Outros destaques: o checo Vaclav Havel, preso de 1979 a 1983, depois eleito e reeleito presidente da república; o indiano Salman Rushdie, ameaçado de morte pelo aiatolá Khomeini em 1988; a birmanesa Aung San Suu-Kyi, Nobel da Paz de 1990, que passou 14 dos últimos 21 anos vendo o sol nascer quadrado em Myanmar. Rushdie não é a única vítima de intolerância religiosa. Tahar Djaout, jornalista argelino, foi assassinado por fundamentalistas islâmicos em 1993. Sayed Parvez Kambakhsh foi condenado ao patíbulo por blasfêmia, em 2008, pena depois reduzida e afinal revista, embora mesmo no exílio o jovem jornalista afegão continue recebendo ameaças de morte.

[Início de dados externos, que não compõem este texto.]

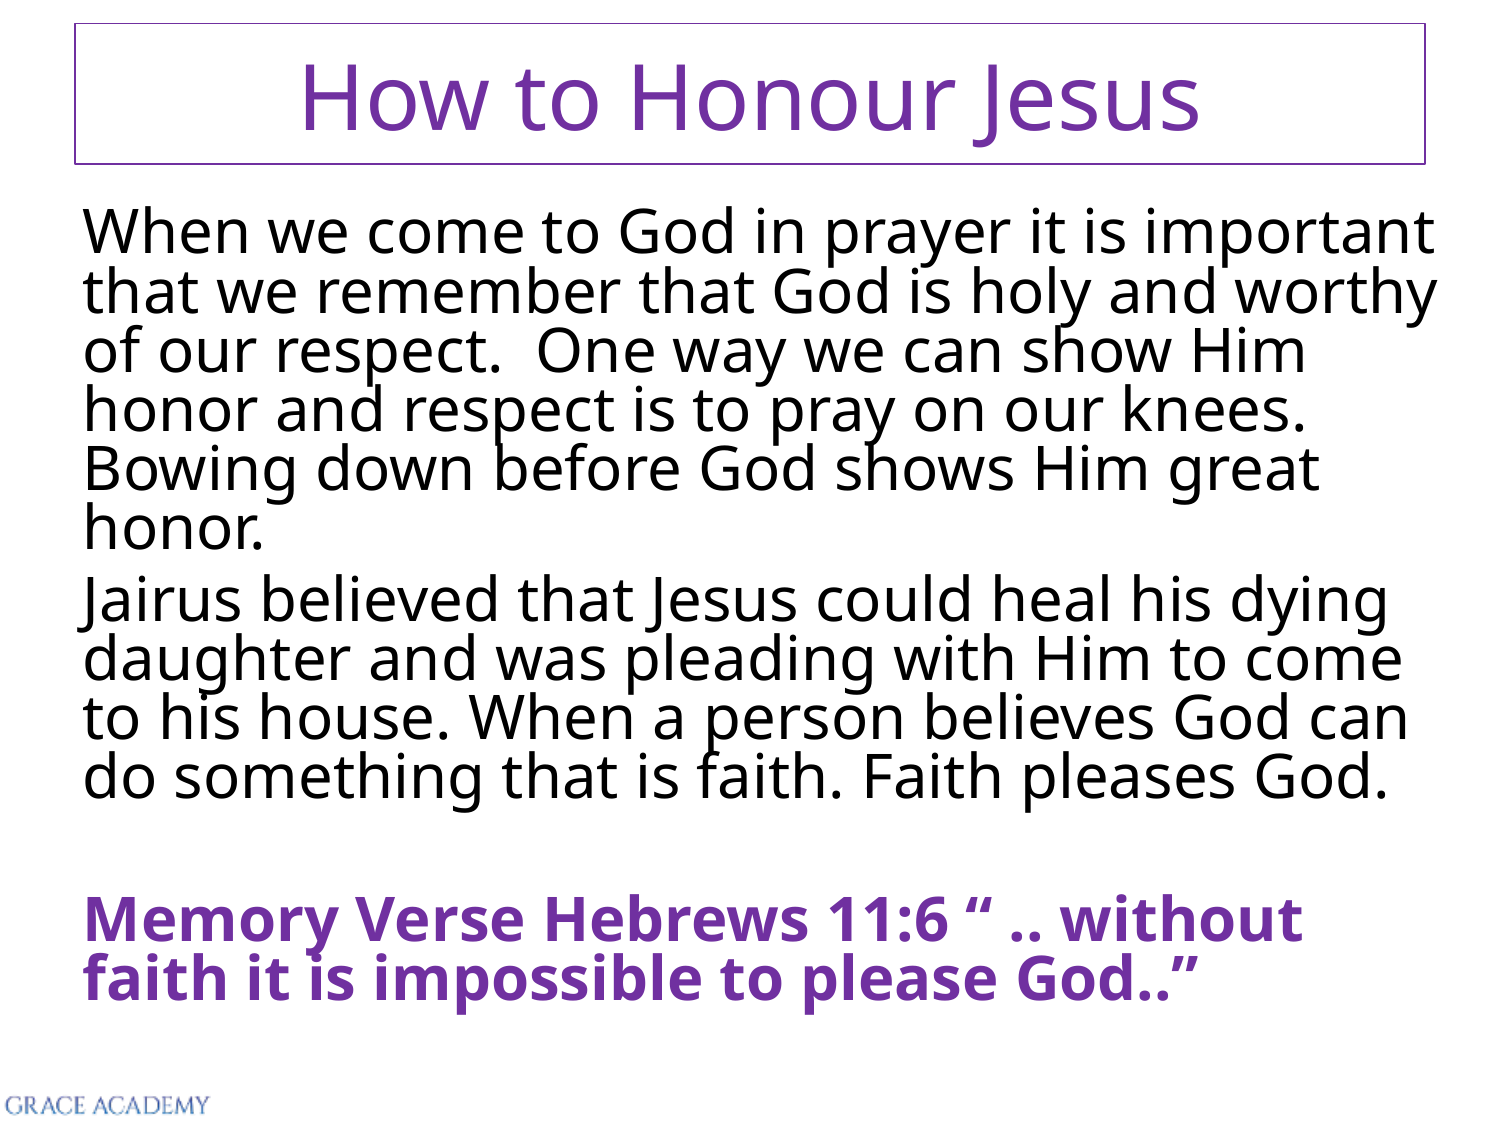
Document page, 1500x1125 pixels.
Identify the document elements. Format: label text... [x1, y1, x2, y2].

picture [1, 1084, 211, 1122]
title How to Honour Jesus [75, 23, 1425, 164]
list When we come to God in prayer it is important that we remember that God is holy and worthy of our respect. One way we can show Him honor and respect is to pray on our knees. Bowing down before God shows Him great honor. Jairus believed that Jesus could heal his dying daughter and was pleading with Him to come to his house. When a person believes God can do something that is faith. Faith pleases God. Memory Verse Hebrews 11:6 “ .. without faith it is impossible to please God..” [11, 199, 1477, 1062]
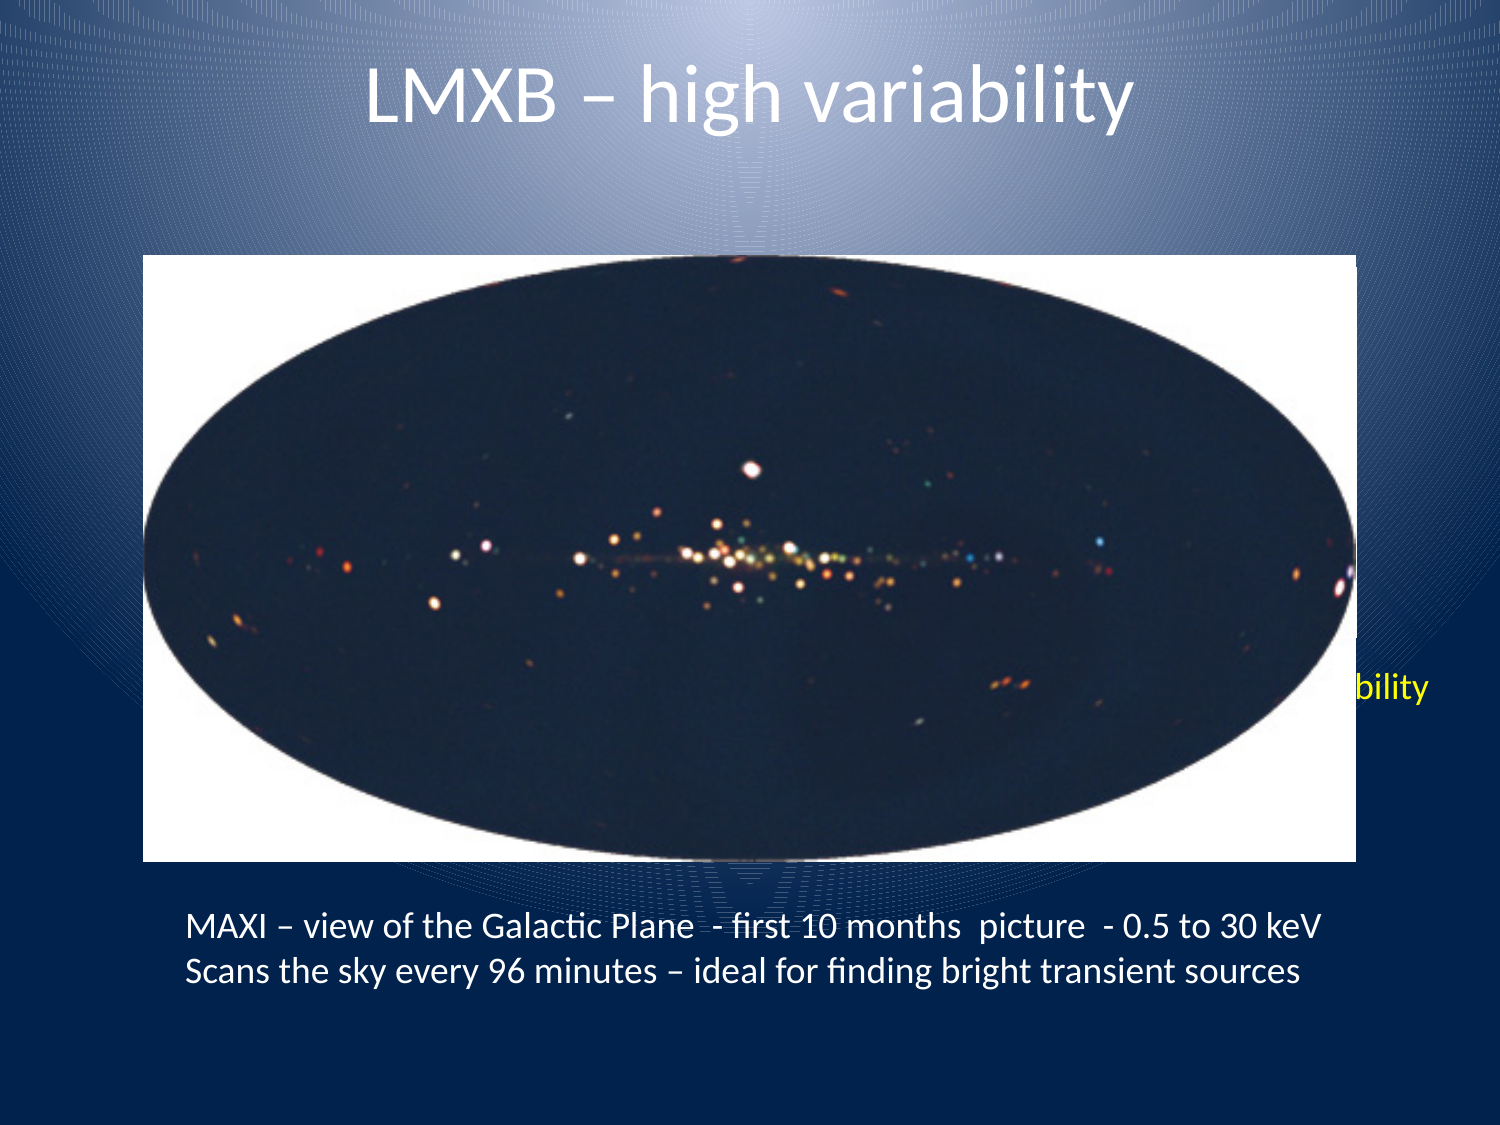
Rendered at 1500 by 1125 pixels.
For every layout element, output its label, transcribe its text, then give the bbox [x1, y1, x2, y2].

Se não errei na contagem, há mais jornalistas na lista do que poetas e escritores. E pelo menos dois foram mortos a tiros, na primeira década do século: a russa Anna Politkovskaya, por um assassino de aluguel, supostamente a serviço do governo Putin, e o turco-armênio Hrant Dink, alvejado à saída de seu jornal, após meses de intimidações por fanáticos nacionalistas turcos.

Como toda e qualquer lista, a do PEN é discutível, mas não lhe cabe a acusação de ideologicamente tendenciosa. Com o ocaso das ditaduras militares do lado de cá, asiáticos e africanos de fato assumiram a liderança do martirológio político. Mas pelo menos meia dúzia de latino-americanos integram a seleção de perseguidos do PEN: os cubanos Angel Cuadra e Maria Elena Cruz Varela, os mexicanos José Revueltas e Lydia Cacho, a argentina Alicia Partnoy e o peruano Yehude Simon Muraro.

Comunista declarado, Revueltas foi preso em 1970, condenado a 16 anos de prisão, da qual só se livrou graças a uma greve de fome de enorme repercussão internacional, aditivada pelo então presidente do PEN, o dramaturgo americano Arthur Miller, que, ao contrário do presidente Lula, não considerava a greve de fome "uma insanidade".

Nenhum brasileiro fez jus ao Top 50 do comitê. Tínhamos fortes candidatos, como Vladimir Herzog, preso sem explicações em 1975, torturado e morto nas dependências do DOI-Codi, em São Paulo, e até hoje difamado por algumas viúvas da ditadura militar. Em recente entrevista à Globo News, o general Leônidas Pires Gonçalves justificou a prisão do jornalista com esta evasiva: "Alguma coisa ele fez". Nem original ela era.